October 19, 2010 at 9:57 am

I'm finishing up on a re-write of our import process. We import millions of rows through a Visual FoxPro app from the employee's computer. It can import CSV, fixed length, or DBFs. Our old way was to process the data locally and insert the formatted data. Several approaches were tried using UNION ALL, multiple value statements, and several single inserts statements in batches. All of these methods were slow, mainly because we kept the error handling logic there. Here are the issues we faced.

1) Parsing the data on the client side then sending the data in batches. When a batch failed, try the batch again but with single inserts to find the bad record and continue on. This was slow because we had to loop locally and create single statements from the batch, which in turn, caused more network traffic.

2) Our import process allowed the importation of fields that could not be stored in the destination by storing them in an aux table that stored the textual representation of a column (since most of our data is in CSV or fixed length) so we had to return the inserted IDs to insert this extra data. This slows things down with another round of network traffic and error handling.

The best speed we could achieve was under 500 rows/sec.

Our solution was to build a C# COM object that utilizes SQLBulkCopy then call a stored procedure that knows how to import the data based on the file type.

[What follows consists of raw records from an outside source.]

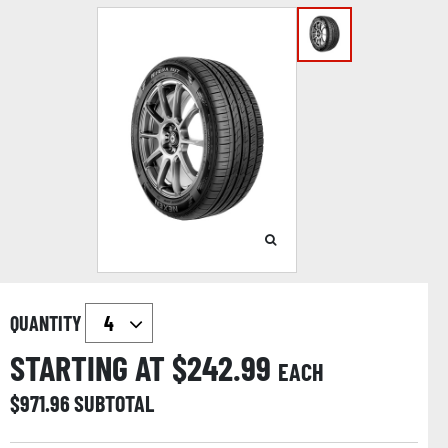
QUANTITY
STARTING AT $
242.99
EACH
$
971.96
SUBTOTAL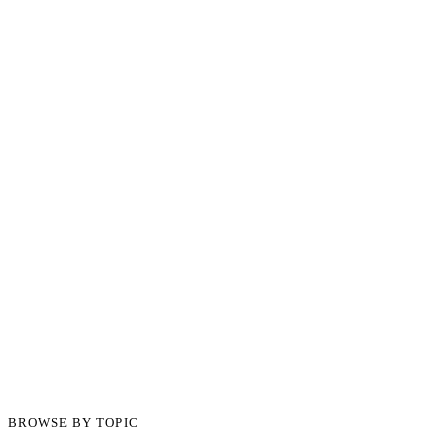
BROWSE BY TOPIC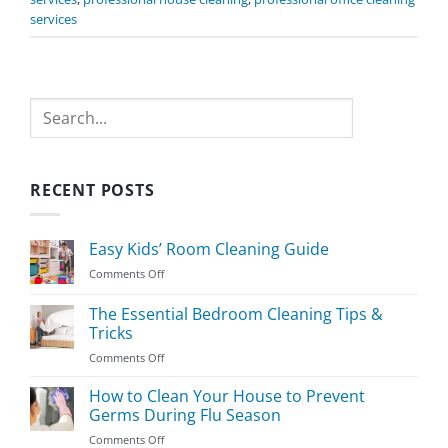
services
Search
RECENT POSTS
Easy Kids’ Room Cleaning Guide
on
Comments Off
Easy
Kids’
The Essential Bedroom Cleaning Tips &
Room
Tricks
Cleaning
on
Comments Off
Guide
The
Essential
How to Clean Your House to Prevent
Bedroom
Germs During Flu Season
Cleaning
on
Comments Off
Tips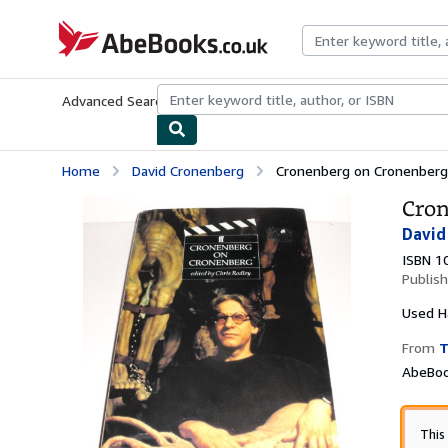
Skip to main content
AbeBooks.co.uk
Advanced Search
Browse Collections
Rare Books
Art & Collect
Home
David Cronenberg
Cronenberg on Cronenberg (
Cron
David
ISBN 1
Publis
Used
H
From
T
AbeBoo
This 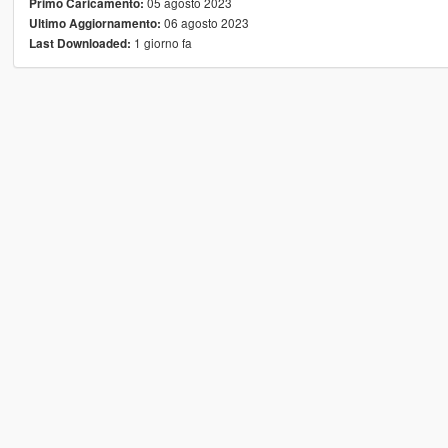
05 agosto 2023
Primo Caricamento:
06 agosto 2023
Ultimo Aggiornamento:
1 giorno fa
Last Downloaded: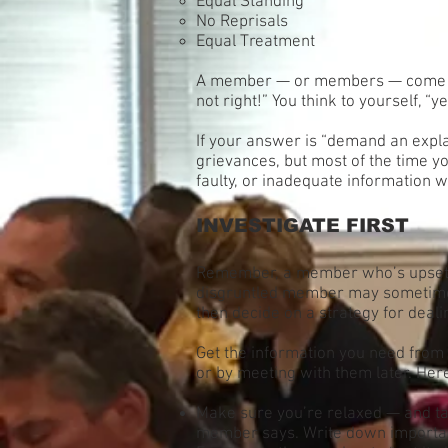
Equal Standing
No Reprisals
Equal Treatment
A member — or members — come to you
not right!” You think to yourself, “y
If your answer is “demand an expl
grievances, but most of the time y
faulty, or inadequate information w
INVESTIGATE FIRST
Remember, a member who’s upset, a
disgruntled member may sometimes e
then decide on a strategy for dealin
Get the information you need from 
or by meeting with them later. Here
Make sure you’re relaxed — and tak
member says. Write down important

The process removed as much error handling possible from the client by using a staging table. The staging table can be created by parsing the DataTable that results in the following structures:

1) Fixed Length = Column_0 varchar(max)

2) CSV = Column_0 varchar(max), Column_1 varchar(max).....

3) DBF = Column_0 <mapped field type>, Column_1 <mapped field type>...

All structures include a StagerRowID int IDENTITY(1,1). After the stager is done, a call is made to a stored procedure that imports the data into the destination table in batches of 10K. If an insert fails, switch to single inserts and log the ones that fail into the StagerResults table. And the extra data to be imported gets done in this process.

Results:

DBF with 233,415 records

* Current Code *

10:30 ~ 370.5 rows/sec

* New Code *

2:30 ~ 1556 rows/sec

Fixed length with 2,259,995 records

* Current Code *

85:30 ~ 440 rows/sec

* New Code *

8:00 ~ 4708 rows/sec

I'm in the process of optimizing our CSV process but this is the best option we could find for importing large files from a employee's computer without file access to the server to do bulk copy/bcp, which doesn't meet our needs in tracking errors.

/* Anything is possible but is it worth it? */